▶ Set exercise
Reproduce the rows below verbatim, from the line that contains "Here is an image." through the end of the rows, including both ends.

▶ Excerpted records
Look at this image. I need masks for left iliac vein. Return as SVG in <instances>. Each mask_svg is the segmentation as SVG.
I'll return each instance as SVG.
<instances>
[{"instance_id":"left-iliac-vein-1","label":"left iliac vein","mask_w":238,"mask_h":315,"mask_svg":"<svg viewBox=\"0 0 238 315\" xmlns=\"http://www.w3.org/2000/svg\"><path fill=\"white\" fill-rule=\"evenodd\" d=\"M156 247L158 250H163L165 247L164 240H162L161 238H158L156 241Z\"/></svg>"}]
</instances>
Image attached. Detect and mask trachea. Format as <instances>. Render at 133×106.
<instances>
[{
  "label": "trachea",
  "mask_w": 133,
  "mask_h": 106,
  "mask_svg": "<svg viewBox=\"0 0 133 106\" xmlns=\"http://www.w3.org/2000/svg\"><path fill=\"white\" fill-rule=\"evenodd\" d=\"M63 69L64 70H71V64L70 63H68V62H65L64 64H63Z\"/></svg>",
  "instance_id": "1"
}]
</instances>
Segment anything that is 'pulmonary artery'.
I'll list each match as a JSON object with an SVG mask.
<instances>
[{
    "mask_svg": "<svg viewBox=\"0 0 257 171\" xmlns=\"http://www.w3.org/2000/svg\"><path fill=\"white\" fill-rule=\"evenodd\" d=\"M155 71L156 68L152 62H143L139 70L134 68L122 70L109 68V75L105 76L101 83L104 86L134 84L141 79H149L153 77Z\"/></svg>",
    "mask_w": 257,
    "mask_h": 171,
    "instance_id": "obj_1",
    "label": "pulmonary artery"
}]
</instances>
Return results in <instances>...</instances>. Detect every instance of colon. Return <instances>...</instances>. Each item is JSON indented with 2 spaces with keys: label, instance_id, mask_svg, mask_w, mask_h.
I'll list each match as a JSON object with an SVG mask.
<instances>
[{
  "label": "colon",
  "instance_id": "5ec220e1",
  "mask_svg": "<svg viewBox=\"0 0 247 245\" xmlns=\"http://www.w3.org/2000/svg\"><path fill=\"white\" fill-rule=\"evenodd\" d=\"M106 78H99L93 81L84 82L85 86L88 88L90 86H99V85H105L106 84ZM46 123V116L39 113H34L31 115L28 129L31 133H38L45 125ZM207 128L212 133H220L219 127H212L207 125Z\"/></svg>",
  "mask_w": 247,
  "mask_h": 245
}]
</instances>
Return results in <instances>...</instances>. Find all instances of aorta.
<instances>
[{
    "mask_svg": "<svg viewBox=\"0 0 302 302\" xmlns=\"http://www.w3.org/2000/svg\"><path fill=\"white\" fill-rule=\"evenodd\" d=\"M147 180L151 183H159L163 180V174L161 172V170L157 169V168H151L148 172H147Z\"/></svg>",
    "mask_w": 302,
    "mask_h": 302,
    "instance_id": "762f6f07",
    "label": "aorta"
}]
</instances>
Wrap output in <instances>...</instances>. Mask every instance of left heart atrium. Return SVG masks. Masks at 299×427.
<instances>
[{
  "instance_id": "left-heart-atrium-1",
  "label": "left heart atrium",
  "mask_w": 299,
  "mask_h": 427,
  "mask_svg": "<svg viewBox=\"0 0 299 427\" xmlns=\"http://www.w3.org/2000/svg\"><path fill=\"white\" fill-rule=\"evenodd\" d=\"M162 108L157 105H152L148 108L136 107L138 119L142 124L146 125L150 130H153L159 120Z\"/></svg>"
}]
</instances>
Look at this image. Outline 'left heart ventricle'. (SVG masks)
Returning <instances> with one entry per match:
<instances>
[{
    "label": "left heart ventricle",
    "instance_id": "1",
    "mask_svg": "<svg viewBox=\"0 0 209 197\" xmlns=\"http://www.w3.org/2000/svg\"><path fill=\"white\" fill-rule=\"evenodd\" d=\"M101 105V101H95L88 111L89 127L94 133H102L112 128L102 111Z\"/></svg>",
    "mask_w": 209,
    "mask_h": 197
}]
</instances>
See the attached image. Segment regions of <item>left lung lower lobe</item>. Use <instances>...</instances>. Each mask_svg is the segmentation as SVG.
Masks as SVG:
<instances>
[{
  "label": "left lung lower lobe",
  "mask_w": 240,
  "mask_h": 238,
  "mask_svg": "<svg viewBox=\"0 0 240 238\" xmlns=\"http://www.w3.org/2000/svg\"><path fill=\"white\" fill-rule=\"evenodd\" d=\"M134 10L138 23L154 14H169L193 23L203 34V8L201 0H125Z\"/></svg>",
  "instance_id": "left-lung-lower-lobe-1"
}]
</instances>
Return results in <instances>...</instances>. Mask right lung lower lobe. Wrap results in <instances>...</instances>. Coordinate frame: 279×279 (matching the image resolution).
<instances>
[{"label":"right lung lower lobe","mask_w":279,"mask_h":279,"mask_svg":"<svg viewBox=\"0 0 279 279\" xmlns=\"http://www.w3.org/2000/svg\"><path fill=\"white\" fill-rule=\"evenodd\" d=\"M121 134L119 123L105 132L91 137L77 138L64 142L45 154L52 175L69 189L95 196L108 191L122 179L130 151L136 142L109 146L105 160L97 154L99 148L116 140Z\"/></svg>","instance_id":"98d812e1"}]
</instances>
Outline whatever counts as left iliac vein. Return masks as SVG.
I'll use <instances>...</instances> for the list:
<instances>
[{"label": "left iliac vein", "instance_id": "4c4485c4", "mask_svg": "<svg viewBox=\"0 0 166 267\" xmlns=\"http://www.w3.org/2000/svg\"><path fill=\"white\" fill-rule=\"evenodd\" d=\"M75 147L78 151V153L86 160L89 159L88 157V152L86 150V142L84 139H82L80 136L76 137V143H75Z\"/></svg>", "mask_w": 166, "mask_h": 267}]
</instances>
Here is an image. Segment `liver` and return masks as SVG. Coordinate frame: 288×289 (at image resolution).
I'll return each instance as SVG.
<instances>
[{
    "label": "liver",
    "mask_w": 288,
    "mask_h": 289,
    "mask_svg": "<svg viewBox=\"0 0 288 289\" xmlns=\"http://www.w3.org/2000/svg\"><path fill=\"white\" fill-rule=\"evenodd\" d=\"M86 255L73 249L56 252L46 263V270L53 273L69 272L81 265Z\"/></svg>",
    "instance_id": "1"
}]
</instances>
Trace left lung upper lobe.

▶ Task output
Here is an image. Segment `liver` and return masks as SVG. Coordinate frame: 288×289 (at image resolution).
I'll return each instance as SVG.
<instances>
[{
    "label": "liver",
    "mask_w": 288,
    "mask_h": 289,
    "mask_svg": "<svg viewBox=\"0 0 288 289\" xmlns=\"http://www.w3.org/2000/svg\"><path fill=\"white\" fill-rule=\"evenodd\" d=\"M86 255L73 249L56 252L46 263V270L53 273L69 272L81 265Z\"/></svg>",
    "instance_id": "1"
}]
</instances>
Trace left lung upper lobe.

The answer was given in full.